Fortunately, the afternoon portion of the day was a bit tamer. Our afternoon stop was at Cuverville Island, a small island north of Danco Island in the Errera Channel. Cuverville is home to one of the largest Gentoo Penguin colonies on the Antarctic Peninsula. On this island, I was once again amazed by the network of penguin highways running up the large cliffs even more intricately than on Danco Island. At one point, while walking around on the island, I suddenly realized that I had taken a wrong turn off of the human trail and ended up on a penguin route. It was very odd to suddenly discover this – I turned around and realized I was being followed solely by small Gentoo penguins.
Also on Cuverville, I witnessed Brown Skuas attempting to steal eggs from penguin nests. These birds would land near a penguin nesting colony and target nests that were more isolated. The presence of skuas near nesting sites clearly irritated the penguins occupying the site, and aggressive confrontations between Gentoo Penguins and Brown Skuas were common. Later, I observed a skua successfully steal an egg and feast on it in private, a chilling reminder of the sometimes ruthless nature of species interactions.
When leaving Cuverville Island, amidst the hordes of Gentoo Penguins, I spotted a lone Adelie Penguin, the third species of brush-tail and our first of the trip. Standing out with an entirely black face and strikingly white eye, this penguin seemed quite out of place in the masses of Gentoos.
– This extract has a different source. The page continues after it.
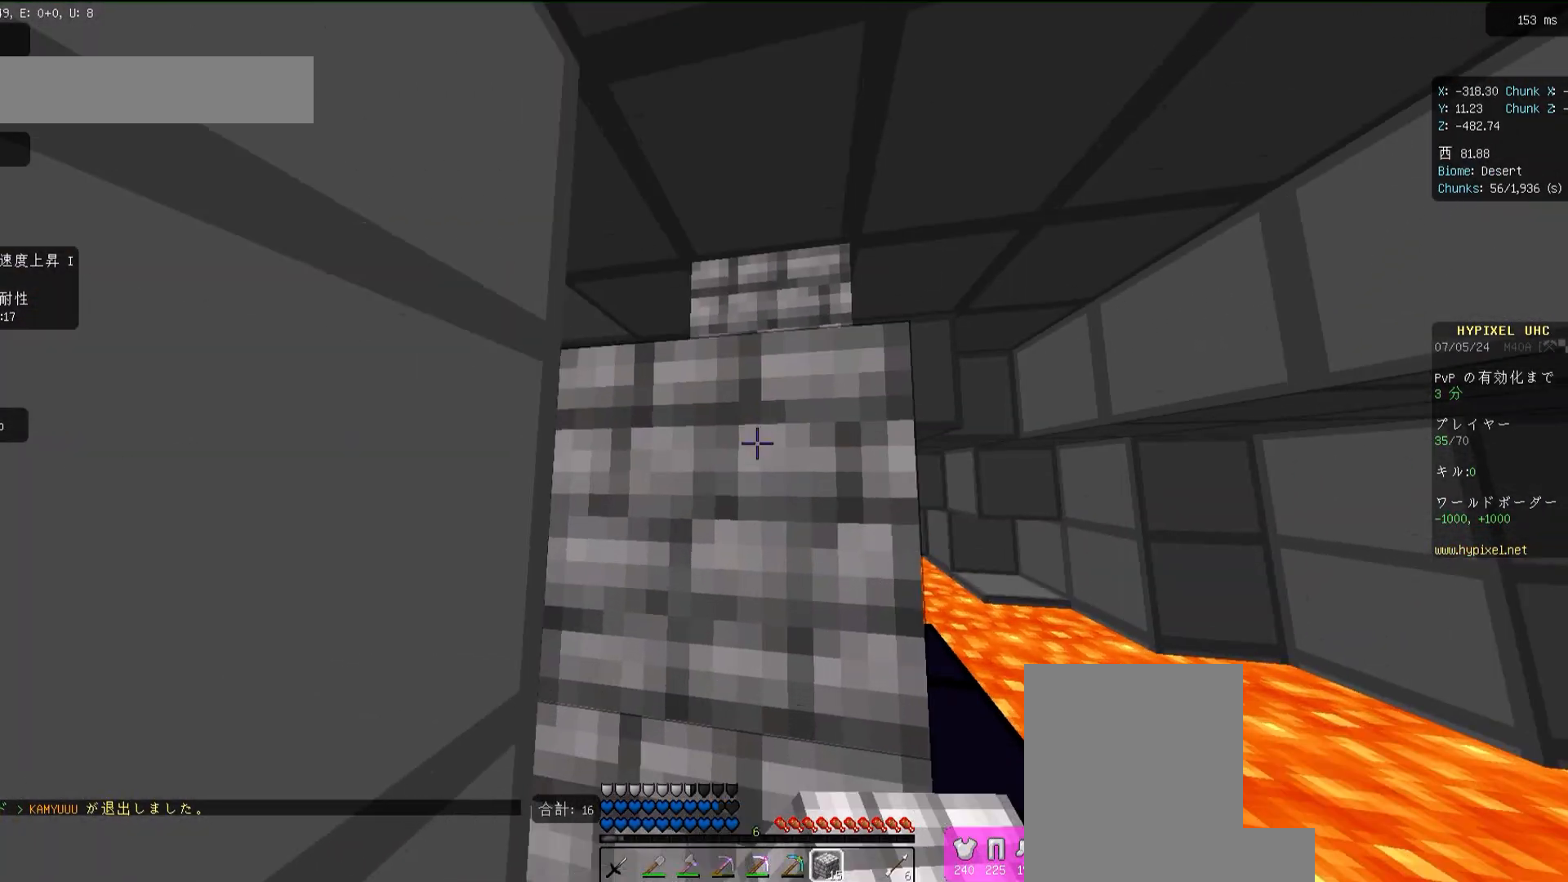
{"keys": [], "mouse": [], "events": [[117, "mouse_right", "down"], [183, "mouse_right", "up"]]}
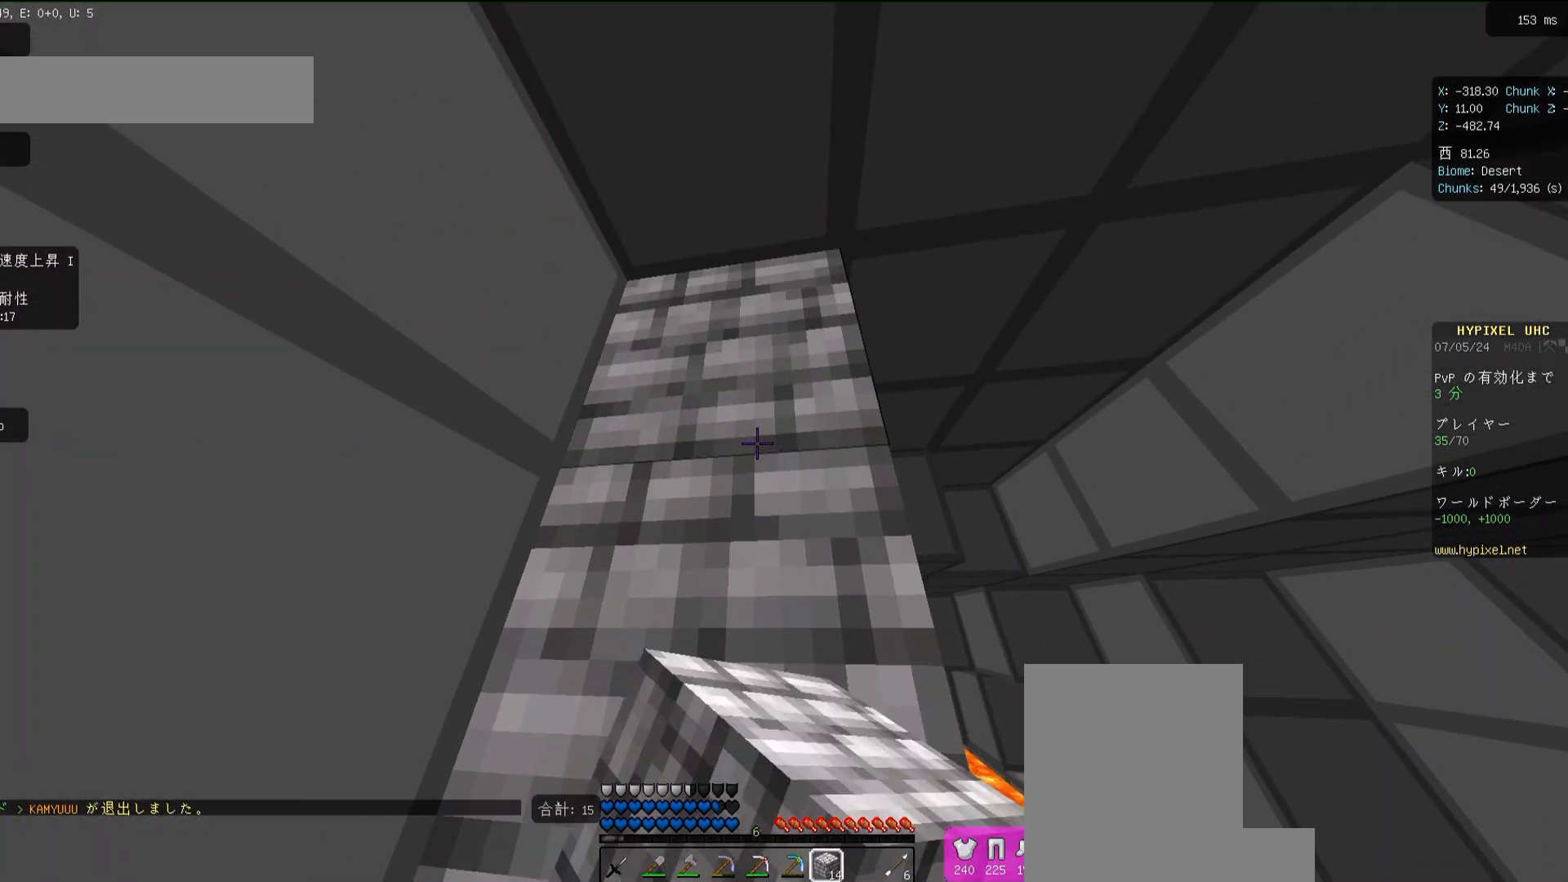
{"keys": [], "mouse": [], "events": [[17, "mouse_right", "down"], [117, "mouse_right", "up"], [183, "d", "down"], [350, "d", "up"]]}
I wondered whether it was lost, but according to Ian Strachan (naturalist), such misplacements are rather common in areas where the ranges of different penguin species overlap.
Now back on the ship, we (Sam Northern, Randy French, and I) just finished writing the Daily Expedition Report. These reports, normally crafted by the ship’s naturalists, are posted to the Lindblad Expeditions website as a chronicle of the expedition. Ours can be viewed here, along with a video put together by trip videographer Dexter Sear. Tomorrow, the plan is to visit a nesting colony of Adelies, all the way on the other side of the Peninsula at a location called Brown Bluff. In the morning, we will be setting foot on the Antarctic Peninsula for the first time!